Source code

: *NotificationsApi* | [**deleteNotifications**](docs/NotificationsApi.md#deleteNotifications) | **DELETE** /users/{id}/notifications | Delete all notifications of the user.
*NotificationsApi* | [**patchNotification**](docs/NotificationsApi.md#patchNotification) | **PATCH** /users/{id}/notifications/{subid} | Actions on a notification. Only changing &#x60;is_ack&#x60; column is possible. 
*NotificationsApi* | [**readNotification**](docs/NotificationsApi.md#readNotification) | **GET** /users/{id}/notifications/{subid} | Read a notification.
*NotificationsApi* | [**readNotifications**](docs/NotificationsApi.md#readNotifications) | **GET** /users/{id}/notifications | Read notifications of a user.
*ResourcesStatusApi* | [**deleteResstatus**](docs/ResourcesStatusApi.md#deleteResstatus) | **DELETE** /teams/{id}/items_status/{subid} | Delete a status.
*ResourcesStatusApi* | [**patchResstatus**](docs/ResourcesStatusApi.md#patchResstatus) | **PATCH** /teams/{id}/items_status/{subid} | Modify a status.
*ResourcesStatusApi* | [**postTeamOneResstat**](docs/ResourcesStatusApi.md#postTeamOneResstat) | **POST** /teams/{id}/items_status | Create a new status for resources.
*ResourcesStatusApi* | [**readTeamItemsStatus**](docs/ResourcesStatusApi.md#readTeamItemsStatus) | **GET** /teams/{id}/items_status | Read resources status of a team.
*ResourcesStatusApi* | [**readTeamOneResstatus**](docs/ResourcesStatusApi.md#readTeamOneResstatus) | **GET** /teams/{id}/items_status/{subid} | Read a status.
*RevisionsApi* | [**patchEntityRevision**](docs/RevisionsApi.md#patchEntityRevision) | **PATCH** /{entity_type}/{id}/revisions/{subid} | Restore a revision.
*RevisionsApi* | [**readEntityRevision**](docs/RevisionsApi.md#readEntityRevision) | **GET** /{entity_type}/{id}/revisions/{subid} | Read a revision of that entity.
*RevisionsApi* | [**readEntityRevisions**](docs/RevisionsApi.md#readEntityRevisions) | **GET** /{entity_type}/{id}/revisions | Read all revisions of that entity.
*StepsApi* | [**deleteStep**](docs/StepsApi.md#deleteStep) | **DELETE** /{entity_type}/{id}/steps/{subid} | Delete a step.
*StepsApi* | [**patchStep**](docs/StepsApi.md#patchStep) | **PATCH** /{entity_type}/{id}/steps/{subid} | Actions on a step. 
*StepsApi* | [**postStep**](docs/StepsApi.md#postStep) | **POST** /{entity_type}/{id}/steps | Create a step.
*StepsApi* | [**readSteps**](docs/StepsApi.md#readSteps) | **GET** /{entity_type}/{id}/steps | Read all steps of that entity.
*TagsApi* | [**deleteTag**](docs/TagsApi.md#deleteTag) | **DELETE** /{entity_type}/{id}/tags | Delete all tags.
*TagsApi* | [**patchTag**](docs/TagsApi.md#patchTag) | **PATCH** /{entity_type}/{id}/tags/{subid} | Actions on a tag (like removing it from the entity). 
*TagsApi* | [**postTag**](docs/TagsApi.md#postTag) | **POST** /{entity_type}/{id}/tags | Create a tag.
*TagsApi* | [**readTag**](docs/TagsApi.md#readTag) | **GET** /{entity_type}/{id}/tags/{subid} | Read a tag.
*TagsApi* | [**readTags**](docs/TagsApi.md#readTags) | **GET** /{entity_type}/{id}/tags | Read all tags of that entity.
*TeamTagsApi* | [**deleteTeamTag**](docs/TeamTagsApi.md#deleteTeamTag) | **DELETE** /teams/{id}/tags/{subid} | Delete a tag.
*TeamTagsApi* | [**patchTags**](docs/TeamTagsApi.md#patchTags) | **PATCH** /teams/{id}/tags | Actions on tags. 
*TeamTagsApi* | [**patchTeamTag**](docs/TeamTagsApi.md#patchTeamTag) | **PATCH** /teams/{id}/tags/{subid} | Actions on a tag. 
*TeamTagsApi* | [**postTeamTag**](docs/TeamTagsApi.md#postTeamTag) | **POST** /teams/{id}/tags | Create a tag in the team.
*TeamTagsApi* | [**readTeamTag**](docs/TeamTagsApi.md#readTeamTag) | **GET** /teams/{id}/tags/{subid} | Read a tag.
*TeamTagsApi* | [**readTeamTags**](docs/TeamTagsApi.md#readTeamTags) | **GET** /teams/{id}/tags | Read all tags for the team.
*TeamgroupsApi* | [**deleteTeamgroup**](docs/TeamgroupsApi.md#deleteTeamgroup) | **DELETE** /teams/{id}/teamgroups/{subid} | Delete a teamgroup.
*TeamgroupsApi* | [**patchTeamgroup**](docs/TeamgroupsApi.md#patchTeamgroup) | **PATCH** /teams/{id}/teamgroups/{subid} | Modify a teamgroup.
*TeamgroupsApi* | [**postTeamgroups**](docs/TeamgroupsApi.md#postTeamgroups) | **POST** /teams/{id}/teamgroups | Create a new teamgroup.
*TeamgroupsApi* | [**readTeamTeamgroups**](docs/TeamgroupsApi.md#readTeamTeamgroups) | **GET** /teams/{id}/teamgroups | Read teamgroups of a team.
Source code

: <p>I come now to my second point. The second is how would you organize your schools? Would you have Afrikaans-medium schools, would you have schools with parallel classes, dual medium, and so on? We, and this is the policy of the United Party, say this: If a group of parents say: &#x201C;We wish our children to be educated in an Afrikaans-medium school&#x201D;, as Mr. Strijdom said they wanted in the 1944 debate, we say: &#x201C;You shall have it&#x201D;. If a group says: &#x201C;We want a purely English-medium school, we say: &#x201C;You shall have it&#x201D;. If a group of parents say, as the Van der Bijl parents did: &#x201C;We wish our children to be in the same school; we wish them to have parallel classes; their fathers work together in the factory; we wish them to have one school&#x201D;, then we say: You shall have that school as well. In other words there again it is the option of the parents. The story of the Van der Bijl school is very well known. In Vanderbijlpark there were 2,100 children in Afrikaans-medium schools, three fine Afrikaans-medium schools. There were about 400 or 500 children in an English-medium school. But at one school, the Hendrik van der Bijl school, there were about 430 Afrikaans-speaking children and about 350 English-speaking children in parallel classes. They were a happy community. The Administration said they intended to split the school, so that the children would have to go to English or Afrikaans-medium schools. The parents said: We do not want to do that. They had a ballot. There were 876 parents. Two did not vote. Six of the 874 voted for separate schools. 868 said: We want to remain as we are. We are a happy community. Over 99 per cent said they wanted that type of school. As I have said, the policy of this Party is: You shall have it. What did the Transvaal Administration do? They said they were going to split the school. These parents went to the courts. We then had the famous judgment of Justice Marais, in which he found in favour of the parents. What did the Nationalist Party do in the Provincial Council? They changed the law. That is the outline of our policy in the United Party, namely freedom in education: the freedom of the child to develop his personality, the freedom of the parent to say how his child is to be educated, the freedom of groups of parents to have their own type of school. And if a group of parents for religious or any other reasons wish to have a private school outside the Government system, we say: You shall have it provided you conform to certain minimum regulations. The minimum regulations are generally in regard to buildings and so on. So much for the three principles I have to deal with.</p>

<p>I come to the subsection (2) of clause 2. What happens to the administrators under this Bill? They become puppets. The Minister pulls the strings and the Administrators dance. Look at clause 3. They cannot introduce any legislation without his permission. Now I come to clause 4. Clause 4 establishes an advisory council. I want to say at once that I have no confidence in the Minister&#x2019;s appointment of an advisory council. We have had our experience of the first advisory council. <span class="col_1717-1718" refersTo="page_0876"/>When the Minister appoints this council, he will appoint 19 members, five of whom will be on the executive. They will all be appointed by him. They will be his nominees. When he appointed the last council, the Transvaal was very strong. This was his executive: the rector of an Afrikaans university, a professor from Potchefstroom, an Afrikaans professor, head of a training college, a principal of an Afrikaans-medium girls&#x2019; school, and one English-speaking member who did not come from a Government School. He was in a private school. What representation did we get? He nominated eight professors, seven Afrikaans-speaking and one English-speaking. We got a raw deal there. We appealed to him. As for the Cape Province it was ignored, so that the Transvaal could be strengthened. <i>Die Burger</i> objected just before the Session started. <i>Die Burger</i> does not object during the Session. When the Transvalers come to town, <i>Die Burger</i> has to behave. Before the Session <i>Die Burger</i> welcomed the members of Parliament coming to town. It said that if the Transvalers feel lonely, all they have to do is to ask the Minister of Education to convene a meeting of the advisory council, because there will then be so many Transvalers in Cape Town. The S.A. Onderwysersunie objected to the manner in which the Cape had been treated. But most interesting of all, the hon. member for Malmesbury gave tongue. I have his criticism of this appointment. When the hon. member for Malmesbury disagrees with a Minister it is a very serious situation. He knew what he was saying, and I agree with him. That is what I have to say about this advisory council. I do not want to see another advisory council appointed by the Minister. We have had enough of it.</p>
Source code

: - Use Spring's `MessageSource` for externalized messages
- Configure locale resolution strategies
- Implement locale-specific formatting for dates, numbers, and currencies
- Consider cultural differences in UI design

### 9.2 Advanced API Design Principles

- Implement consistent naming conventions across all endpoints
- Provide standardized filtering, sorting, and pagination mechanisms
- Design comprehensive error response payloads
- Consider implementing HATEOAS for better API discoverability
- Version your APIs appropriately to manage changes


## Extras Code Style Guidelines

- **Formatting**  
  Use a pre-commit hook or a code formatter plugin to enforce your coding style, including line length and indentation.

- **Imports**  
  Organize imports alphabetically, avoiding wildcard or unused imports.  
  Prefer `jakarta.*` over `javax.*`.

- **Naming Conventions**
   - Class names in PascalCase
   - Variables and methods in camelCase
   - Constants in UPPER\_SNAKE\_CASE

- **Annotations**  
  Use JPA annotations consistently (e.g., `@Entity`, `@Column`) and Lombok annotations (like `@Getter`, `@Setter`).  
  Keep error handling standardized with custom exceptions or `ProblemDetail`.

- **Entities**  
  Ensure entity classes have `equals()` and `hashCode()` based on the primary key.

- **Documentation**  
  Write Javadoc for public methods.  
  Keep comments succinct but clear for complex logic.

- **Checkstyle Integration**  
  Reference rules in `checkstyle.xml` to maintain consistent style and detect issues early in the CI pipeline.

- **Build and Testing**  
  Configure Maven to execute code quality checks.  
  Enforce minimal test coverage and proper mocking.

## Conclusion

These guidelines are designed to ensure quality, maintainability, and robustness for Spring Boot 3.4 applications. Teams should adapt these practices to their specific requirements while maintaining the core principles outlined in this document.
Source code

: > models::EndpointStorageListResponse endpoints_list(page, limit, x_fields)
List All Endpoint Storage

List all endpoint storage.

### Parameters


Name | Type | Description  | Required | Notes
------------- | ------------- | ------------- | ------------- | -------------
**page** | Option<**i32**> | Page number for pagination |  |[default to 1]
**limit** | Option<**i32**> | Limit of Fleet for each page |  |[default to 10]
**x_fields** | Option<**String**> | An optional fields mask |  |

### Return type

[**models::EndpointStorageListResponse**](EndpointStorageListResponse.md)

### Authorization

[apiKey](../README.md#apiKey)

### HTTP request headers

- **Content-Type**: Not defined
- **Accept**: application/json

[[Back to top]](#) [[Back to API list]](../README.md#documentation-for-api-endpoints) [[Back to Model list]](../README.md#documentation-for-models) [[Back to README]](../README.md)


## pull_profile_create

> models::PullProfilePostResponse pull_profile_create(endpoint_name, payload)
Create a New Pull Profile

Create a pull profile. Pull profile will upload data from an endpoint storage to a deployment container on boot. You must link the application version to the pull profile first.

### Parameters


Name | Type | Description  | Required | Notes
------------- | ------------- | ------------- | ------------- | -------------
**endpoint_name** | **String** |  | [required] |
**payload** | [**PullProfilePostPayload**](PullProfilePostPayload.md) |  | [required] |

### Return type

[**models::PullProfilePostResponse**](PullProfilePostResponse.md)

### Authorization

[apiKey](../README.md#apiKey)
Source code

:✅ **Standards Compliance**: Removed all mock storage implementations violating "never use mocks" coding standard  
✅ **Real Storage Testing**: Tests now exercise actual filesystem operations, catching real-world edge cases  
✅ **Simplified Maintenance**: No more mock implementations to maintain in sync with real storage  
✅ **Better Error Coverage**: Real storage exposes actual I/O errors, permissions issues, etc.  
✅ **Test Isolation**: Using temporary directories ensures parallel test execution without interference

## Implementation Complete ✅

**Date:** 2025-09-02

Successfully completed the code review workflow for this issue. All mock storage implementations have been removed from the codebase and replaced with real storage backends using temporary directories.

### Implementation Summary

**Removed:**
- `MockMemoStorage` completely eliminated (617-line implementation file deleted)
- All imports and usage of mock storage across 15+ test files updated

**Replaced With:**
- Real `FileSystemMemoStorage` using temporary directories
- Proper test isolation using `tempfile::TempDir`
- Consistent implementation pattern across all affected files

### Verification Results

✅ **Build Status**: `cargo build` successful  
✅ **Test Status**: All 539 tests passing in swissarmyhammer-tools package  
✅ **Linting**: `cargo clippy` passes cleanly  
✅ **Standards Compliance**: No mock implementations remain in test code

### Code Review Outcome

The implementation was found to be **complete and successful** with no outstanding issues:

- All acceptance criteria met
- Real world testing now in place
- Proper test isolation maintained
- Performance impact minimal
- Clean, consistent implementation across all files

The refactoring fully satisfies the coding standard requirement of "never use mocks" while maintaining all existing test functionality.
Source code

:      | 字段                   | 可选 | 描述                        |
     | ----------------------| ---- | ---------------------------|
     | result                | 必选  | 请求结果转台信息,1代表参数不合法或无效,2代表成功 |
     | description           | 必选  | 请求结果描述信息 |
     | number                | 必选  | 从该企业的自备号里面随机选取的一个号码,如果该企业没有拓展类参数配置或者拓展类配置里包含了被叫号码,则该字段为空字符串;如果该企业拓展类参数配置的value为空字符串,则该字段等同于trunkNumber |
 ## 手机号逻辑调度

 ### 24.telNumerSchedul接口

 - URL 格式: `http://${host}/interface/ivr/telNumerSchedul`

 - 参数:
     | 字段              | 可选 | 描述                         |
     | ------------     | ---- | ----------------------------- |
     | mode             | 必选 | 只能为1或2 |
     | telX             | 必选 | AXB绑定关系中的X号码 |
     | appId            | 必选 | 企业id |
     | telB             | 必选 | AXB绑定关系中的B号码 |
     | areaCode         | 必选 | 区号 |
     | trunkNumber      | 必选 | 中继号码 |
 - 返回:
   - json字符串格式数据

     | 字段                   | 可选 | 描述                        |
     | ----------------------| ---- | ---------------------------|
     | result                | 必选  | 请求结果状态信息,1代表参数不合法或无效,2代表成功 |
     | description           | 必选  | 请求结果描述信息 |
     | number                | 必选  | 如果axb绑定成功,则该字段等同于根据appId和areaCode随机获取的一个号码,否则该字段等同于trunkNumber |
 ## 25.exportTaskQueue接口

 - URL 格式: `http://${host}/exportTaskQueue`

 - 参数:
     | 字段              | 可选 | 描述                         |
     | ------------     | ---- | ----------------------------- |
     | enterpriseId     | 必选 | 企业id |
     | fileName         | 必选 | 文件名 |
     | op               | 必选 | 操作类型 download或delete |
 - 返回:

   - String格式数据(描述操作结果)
========
**YOUR OBJECTIVE:**
Gather from the records above every line containing the string "like".

**PROBLEM SOLUTION:**
*TagsApi* | [**patchTag**](docs/TagsApi.md#patchTag) | **PATCH** /{entity_type}/{id}/tags/{subid} | Actions on a tag (like removing it from the entity). 
  Use JPA annotations consistently (e.g., `@Entity`, `@Column`) and Lombok annotations (like `@Getter`, `@Setter`).  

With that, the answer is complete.